The short version is: I can issue 1000 concurrent requests that take 60 seconds to complete with a 15 second Reliable Session Inactivity Timeout with no problems, so long as the CPU load stays low.As soon as the CPU load gets heavy, calls will randomly begin aborting, including calls that aren't taking up any CPU time or duplex sessions idling waiting to be used. If incoming calls also add to CPU load then the service will enter a death spiral, as execution time is wasted on requests guaranteed to abort, while other requests sit in the inbound queue. The service cannot return to a healthy state until all requests are stopped, all in-flight threads finish, and CPU load drops. This behavior appears to paradoxically make Reliable Sessions one of the least reliable communication mechanisms.

This same behavior applies to clients; in that case the WCF client may be at the mercy of other processes on the box but under high CPU load it will randomly abort the reliable sessions unless all operations take less than the inactivityTimeout to complete, though if you don't issue a new call quickly WCF may still fail to send the keep-alive and the channel may fault.

1

There are 1 answers

1
russbishop On BEST ANSWER

Documenting my answer:

You can slightly mitigate the issue if you use the ThreadPool.SetMinThreads(X, Y) where Y is some number greater than the number of threads executing concurrent WCF requests. Then there may be a thread available++ to service the keep-alive and the reliable sessions may not timeout, even under sustained 100% CPU load, but this has its limits as well. In my tests, I bumped the IO threads from 2 to 20 minimum, then issued a large number of concurrent (but do-nothing requests that simply sleep for 10 seconds). After that I re-ran my client but with the CPU-wasting call and I was able to successfully execute all 8 simultaneously. Restarting the service then immediately executing the same client test failed due to the lazy initialization of the thread pool. Bumping this up I eventually started hitting timeouts again at 14 simultaneous calls (10 calls aborted), which may simply be the scheduler not getting enough CPU slices to execute properly. I suspect if you could grab the IO threads and increase their priority you might be able to solve this problem.

++Because the pool uses lazy initialization, you must issue enough concurrent calls from the client(s) that take time to complete but don't use any CPU (eg: Thread.Sleep(5000)) to force the pool to create the minimum # of threads without triggering the high-CPU-blocks-new-threads logic, otherwise the minimum # of threads won't be created and the problem still happens.

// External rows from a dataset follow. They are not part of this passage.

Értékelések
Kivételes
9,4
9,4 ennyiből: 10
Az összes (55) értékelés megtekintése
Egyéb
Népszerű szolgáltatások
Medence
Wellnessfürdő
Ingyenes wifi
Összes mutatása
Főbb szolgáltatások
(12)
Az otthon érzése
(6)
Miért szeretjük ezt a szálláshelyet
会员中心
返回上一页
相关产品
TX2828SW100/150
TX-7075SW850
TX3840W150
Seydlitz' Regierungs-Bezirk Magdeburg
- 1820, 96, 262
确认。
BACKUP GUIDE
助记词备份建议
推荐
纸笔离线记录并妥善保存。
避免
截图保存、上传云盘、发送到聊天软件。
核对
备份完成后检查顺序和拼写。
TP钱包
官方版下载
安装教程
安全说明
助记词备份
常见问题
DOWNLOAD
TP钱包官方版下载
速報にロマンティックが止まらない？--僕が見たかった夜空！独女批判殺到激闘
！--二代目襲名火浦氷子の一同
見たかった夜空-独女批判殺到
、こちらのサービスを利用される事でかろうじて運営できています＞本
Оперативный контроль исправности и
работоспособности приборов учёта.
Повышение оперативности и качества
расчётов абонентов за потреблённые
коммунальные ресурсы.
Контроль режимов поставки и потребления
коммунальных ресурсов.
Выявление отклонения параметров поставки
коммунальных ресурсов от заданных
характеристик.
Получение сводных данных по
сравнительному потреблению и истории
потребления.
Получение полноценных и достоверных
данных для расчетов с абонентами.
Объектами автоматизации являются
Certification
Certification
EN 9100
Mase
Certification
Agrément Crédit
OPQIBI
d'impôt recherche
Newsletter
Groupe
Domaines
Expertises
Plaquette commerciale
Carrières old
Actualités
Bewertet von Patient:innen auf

Another potential fix is to make the inactivityTimeout a very large value. This will help alleviate the problem but introduces a new Denial of Service vulnerability, even from unintended failures of clients to close the connection.

Otherwise there does not appear to be a fix for this issue at this time; I would personally advise against using Reliable Sessions due to this flaw as it makes the aborts random in both the connections aborted and the circumstances in which the aborts start to occur.